To sum up, the CompSBM score:

  • is continuous,

  • is weakly monotonous, and

  • it allows ranking the efficient DMUs.

However, this score presents two difficulties, namely:

  • its calculation requires solving nonlinear optimization problems, and

  • it presents super-inefficiencies, which is the price we have to pay for having a global continuous score.
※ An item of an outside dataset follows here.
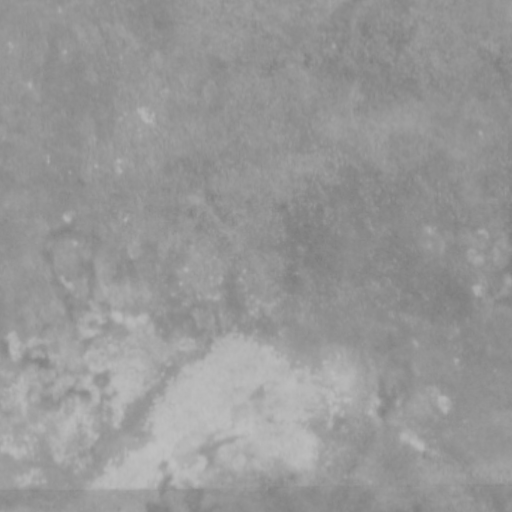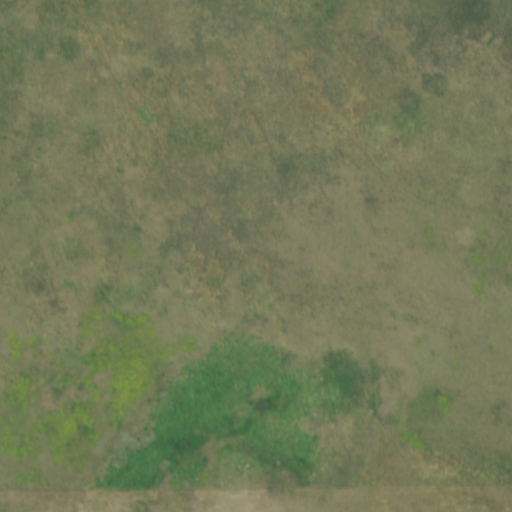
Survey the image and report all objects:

We believe that the methodology employed in the construction of the CompSBM score can help in the development of other models with better properties, as for example to be strongly monotonic (see Remark 5) or be easier to compute. Moreover, there are some pending tasks that may be interesting, such as the use of the SBM-Max efficiency model in the construction of the composite score (see Remark 6), or the study of the potential infeasibility of oriented composite models under variable returns to scale. In our opinion, these and other questions could lead to future results which, beyond any doubt, will help to increase the understanding of the DEA methodology.